Work request 1
In the review of the film Baby, why is Wellington forced to live rough on the streets of San Paulo?
Work request 2
Rewrite everything from "The age difference of" down to "quiet authority ." in the review of the film Baby, swapping "quiet authority" for "calm assurance".
Work request 3
Carry on the review of the film Baby from the point where it stops.

Extracted text
Dir: Marcelo Caetano | France/Netherlands 2024 105 min
Reviewed by Peter Herbert
Marcelo Caetano’s Baby opens with a young man’s release from prison. Facing a troubled future there are nonetheless signs that he is hoping to avoid repeating the kind of problems that sent him to prison.
The road ahead is not easy for 18-year-old Wellington (soon to be referred as Baby). With nowhere to go, as his estranged parents have deserted him, he is forced to live rough on the streets of Brazil’s capital city San Paulo. A chance encounter with a group of queer street hustlers brings a sense of identity and belonging which will lead him towards the caring attention of an older 40-year-old hustler Ronaldo.
The age difference of the two men, played by Joao Pedro Mariano as Wellington/Baby and Ricardo Teodor as Ronaldo, is handled well by Caetano who observes how the balance between subservient and dominant personalities is often a rite of passion for younger and older relationships of any gender. There is a subtle coincidental reference to the dynamics in Baby and the age differences of two gay men in Harry Lighton’s British Pillion for which this Brazilian film handles variations on themes of dominance and submission in relationships with quiet authority .

Input data
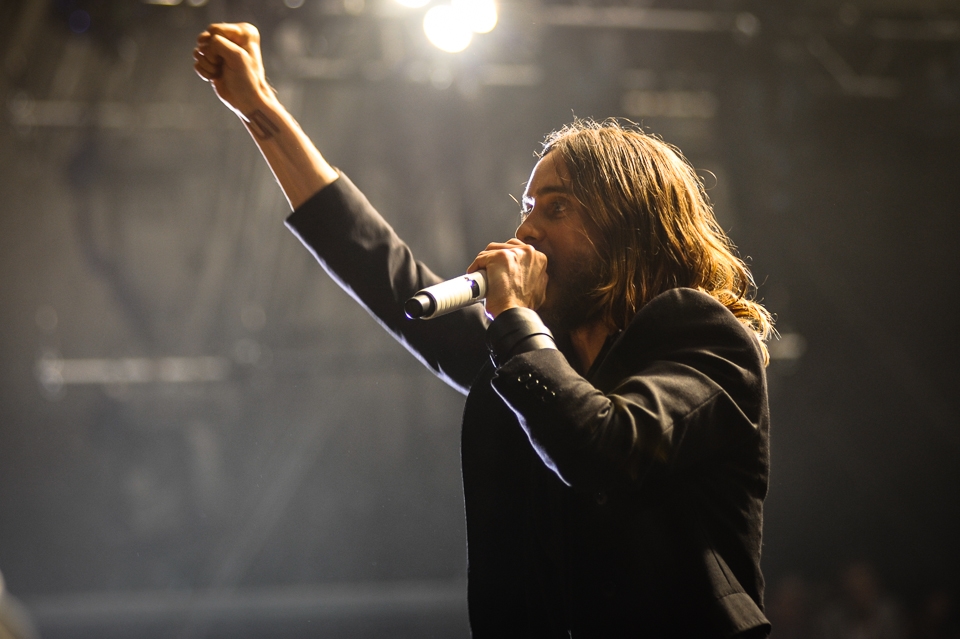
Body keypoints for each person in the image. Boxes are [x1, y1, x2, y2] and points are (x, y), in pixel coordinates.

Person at [194, 22, 774, 638]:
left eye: (556, 208)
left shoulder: (705, 337)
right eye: (526, 211)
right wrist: (260, 108)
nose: (525, 233)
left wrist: (517, 322)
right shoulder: (524, 359)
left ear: (628, 226)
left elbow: (608, 449)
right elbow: (382, 268)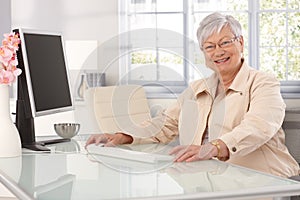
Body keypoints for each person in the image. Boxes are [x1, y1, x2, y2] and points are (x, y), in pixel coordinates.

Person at [86, 12, 300, 178]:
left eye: (225, 42)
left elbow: (259, 126)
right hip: (207, 179)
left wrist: (214, 148)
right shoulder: (197, 88)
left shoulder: (264, 82)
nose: (218, 51)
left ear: (240, 43)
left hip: (262, 181)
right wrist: (124, 135)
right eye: (209, 46)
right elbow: (166, 124)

Result 1
He has nowhere to go because his estranged parents have deserted him, so he ends up living rough on the streets of Brazil's capital city, San Paulo.

Result 2
The age difference of the two men, played by Joao Pedro Mariano as Wellington/Baby and Ricardo Teodor as Ronaldo, is handled well by Caetano who observes how the balance between subservient and dominant personalities is often a rite of passion for younger and older relationships of any gender. There is a subtle coincidental reference to the dynamics in Baby and the age differences of two gay men in Harry Lighton’s British Pillion for which this Brazilian film handles variations on themes of dominance and submission in relationships with calm assurance .

Result 3
As a follow up to the directors’ debut Body Electric (2017), which was also finely tuned into street life and gay lifestyles, Baby is more confident with the free-flowing, observant nature and pace of a filmmaker keen to watch, listen and observe. Although the filmmaker could work with a more concentrated finely tuned script, there are many fine sequences. These include a touching moving reunion with his mother and baby sister, an amusing encounter between Baby and an overweight punter, scenes of wild audience behaviour in a sex cinema and convincing detail about the murky dark sides of illicit drug scenes.
There is also a sequence involving the unease with which Baby reacts to a voyeur who has been allowed to watch him and Ronaldo have sex which turns sour when Baby discovers he is being taken advantage of. This sequence is one of a number which prefigures the film’s conclusion with which Baby will have to make a crucial decision about the direction of his life, either leaving or staying in an edgy but also dominant relationship with Renaldo. Questions about the changing nature of a loving and sexual relationship between two different people are profoundly handled here by Caetano.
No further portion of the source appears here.